Better Shrewsbury Transport insists Shropshire Council should scrap the relief road proposals and ask the Department for Transport to provide funds to overhaul the county’s transport system for the 21st century.
It comes after government forecasts predicted an “upper” traffic increase on roads in England and Wales of 44 per cent by 2050, with a “core” increase of 19 per cent.
Mike Streetly, a spokesperson for Better Shrewsbury Transport, said: “This report is important because the predicted increase in traffic under the ‘core’ scenario is similar to that being used by Shropshire Council to make the economic case for the proposed North West Relief Road. (NWRR). In both cases the amount of carbon emissions reduction is well short of what’s needed to tackle the climate emergency.
“It is clear that the Government (and Shropshire Council) is not serious about the climate emergency and is planning for failure on its legally binding net zero target. Once again the Government is setting the rules for transport planning to justify its ‘business as usual’ approach whereby new roads are built to ‘relieve’ congestion but end up encouraging more people to drive. Building more roads to prevent congestion is like a fat man loosening his belt to prevent obesity.
“Instead of begging the DfT for millions more for the NWRR, Shropshire Council should be asking central government for money to overhaul our transport system for the 21st century. Proper investment in sustainable travel will properly reduce congestion, freeing up the roads for those who need them.Anything else is insanity.”
A planning application for the four-mile stretch of road drew more than 4,000 objections, with major concerns over the environmental impacts and costs to the taxpayer.
Councillor Richard Marshall, Shropshire Council’s cabinet member for highways, said: “The Shrewsbury North West Relief Road (NWRR) is currently being considered as part of the planning process and a decision is expected early next year.
“The proposed road represents a key ‘missing link’ in Shropshire’s road network.

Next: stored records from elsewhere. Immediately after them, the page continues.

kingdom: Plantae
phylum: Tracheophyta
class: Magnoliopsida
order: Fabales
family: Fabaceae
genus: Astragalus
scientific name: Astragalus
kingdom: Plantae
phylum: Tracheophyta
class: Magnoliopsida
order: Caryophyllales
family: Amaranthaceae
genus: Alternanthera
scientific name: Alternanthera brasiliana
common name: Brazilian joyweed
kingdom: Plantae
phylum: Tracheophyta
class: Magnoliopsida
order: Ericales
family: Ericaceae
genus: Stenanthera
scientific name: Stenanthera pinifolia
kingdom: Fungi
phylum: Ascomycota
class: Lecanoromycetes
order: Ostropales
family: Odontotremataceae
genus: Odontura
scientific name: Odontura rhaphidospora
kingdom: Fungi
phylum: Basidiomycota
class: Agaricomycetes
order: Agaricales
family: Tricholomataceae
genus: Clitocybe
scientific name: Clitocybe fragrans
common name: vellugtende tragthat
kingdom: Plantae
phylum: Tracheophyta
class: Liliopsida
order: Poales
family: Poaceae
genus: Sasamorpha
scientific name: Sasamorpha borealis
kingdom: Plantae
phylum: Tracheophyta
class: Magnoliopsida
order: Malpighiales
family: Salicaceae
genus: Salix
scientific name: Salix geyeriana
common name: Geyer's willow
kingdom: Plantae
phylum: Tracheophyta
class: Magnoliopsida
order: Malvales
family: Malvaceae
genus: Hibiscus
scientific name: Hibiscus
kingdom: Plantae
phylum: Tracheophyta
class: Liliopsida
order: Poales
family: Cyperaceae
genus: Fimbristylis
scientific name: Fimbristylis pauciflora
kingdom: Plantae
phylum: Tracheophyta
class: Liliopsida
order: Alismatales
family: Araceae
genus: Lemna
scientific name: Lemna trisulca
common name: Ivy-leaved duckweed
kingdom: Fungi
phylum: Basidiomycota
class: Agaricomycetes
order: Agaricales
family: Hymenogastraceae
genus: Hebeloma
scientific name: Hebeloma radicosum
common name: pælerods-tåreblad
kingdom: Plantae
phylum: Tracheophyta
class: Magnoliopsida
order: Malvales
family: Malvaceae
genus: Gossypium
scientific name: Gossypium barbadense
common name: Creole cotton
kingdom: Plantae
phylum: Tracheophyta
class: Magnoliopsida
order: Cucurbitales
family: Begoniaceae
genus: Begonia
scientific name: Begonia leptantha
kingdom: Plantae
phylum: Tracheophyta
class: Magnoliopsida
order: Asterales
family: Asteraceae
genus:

“It would complete the ring road circle around Shrewsbury, reduce congestion and traffic in Shrewsbury town centre, and at a number of major bottleneck points on the A5 outside the town. By reducing traffic in Shrewsbury, it would be key to encouraging more people to walk, cycle and use public transport within the town, making this a more attractive place for residents and visitors.
“It would also boost economic growth in the county and for many businesses and communities along the A5, reducing road journey times from north to south and eastern Shropshire and vice versa.
“Understandably, some people have concerns about the road’s impact on the environment and climate change. While there will be significant net carbon costs in the initial construction of the road, however moving the traffic away from the town center and reducing congestion in and around Shrewsbury will reduce emissions, improve air quality and improve road safety in the longer term.
“The road is also designed to minimize any impact on local ecology and habitats by including the planting of trees, improvements to the nearby Hencott Pool SSSI and a number of new cycleways, footpaths and bridleways, linking these up with existing rights of way.
“If approved, further analysis and modeling of these forecast improvements will be submitted as part of the Full Business Case which will be considered by the Department for Transport (DfT), ahead of any construction.”